President Cyril Ramaphosa answered a number of questions in the National Council of Provinces on Thursday (10 October).
The questions covered a wide range of issues, including the government’s plans for border control, gender-based violence, and the economy.
However, much of the discussion focused on Eskom and the future of the embattled power utility.
When asked whether the government will sell any Eskom power stations – as outlined in finance minister Tito Mboweni’s proposed economic policy – Ramaphosa said there were issues with this plan.
He noted that a number of the country’s power stations are set to be decommissioned due to age, while the country is reliant on the newer stations for power generation.
Ramaphosa said that there are also a number of periphery issues to consider, including entire communities which were attached to and relied on power stations for job creation.
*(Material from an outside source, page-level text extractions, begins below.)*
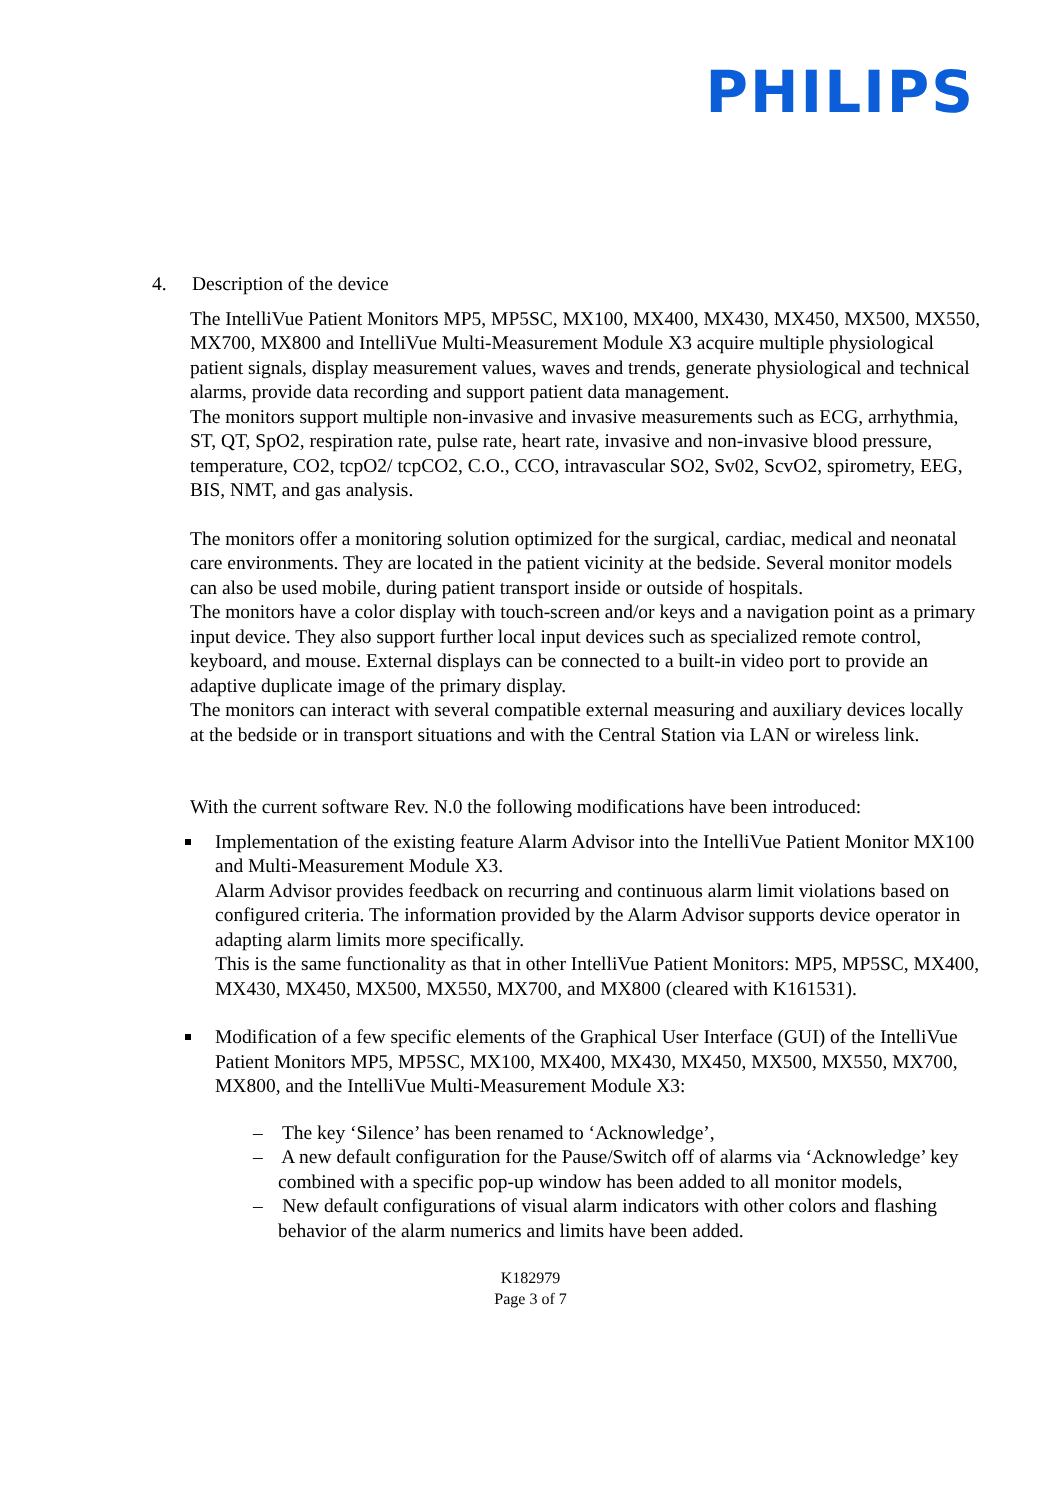PHILIPS
4. Description of the device
The IntelliVue Patient Monitors MP5, MP5SC, MX100, MX400, MX430, MX450, MX500, MX550, MX700, MX800 and IntelliVue Multi-Measurement Module X3 acquire multiple physiological patient signals, display measurement values, waves and trends, generate physiological and technical alarms, provide data recording and support patient data management.
The monitors support multiple non-invasive and invasive measurements such as ECG, arrhythmia, ST, QT, SpO2, respiration rate, pulse rate, heart rate, invasive and non-invasive blood pressure, temperature, CO2, tcpO2/ tcpCO2, C.O., CCO, intravascular SO2, Sv02, ScvO2, spirometry, EEG, BIS, NMT, and gas analysis.
The monitors offer a monitoring solution optimized for the surgical, cardiac, medical and neonatal care environments. They are located in the patient vicinity at the bedside. Several monitor models can also be used mobile, during patient transport inside or outside of hospitals.
The monitors have a color display with touch-screen and/or keys and a navigation point as a primary input device. They also support further local input devices such as specialized remote control, keyboard, and mouse. External displays can be connected to a built-in video port to provide an adaptive duplicate image of the primary display.
The monitors can interact with several compatible external measuring and auxiliary devices locally at the bedside or in transport situations and with the Central Station via LAN or wireless link.
With the current software Rev. N.0 the following modifications have been introduced:
Implementation of the existing feature Alarm Advisor into the IntelliVue Patient Monitor MX100 and Multi-Measurement Module X3.
Alarm Advisor provides feedback on recurring and continuous alarm limit violations based on configured criteria. The information provided by the Alarm Advisor supports device operator in adapting alarm limits more specifically.
This is the same functionality as that in other IntelliVue Patient Monitors: MP5, MP5SC, MX400, MX430, MX450, MX500, MX550, MX700, and MX800 (cleared with K161531).
Modification of a few specific elements of the Graphical User Interface (GUI) of the IntelliVue Patient Monitors MP5, MP5SC, MX100, MX400, MX430, MX450, MX500, MX550, MX700, MX800, and the IntelliVue Multi-Measurement Module X3:
– The key ‘Silence’ has been renamed to ‘Acknowledge’,
– A new default configuration for the Pause/Switch off of alarms via ‘Acknowledge’ key combined with a specific pop-up window has been added to all monitor models,
– New default configurations of visual alarm indicators with other colors and flashing behavior of the alarm numerics and limits have been added.
K182979
Page 3 of 7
“Unless somebody will come forward and say ‘I will buy this power station, will operate it for the next 20-40 years, and breathe life into it’, then you are looking at a different proposition.
“But inherently we are saying we are not in the business in selling power stations because which power stations would we sell?”
Too big to fail
Speaking on Eskom’s structural issues, Ramaphosa said that the power utility is facing deep-rooted problems of corruption and state capture.
“My own sense is that if there ever was an entity of government that was totally and completely captured, it was Eskom,” he said.
“It was easy to capture because they were able to see how big it is – the biggest corporation in our country – generating revenue that is far above many other companies in our country.
“Once they set their eye on Eskom they went in with great effectiveness.”
Ramaphosa said that much of the damage caused by corruption has only come to light recently as the country has held a number of commissions of inquiry.
He added that Eskom is ‘too big to fail’.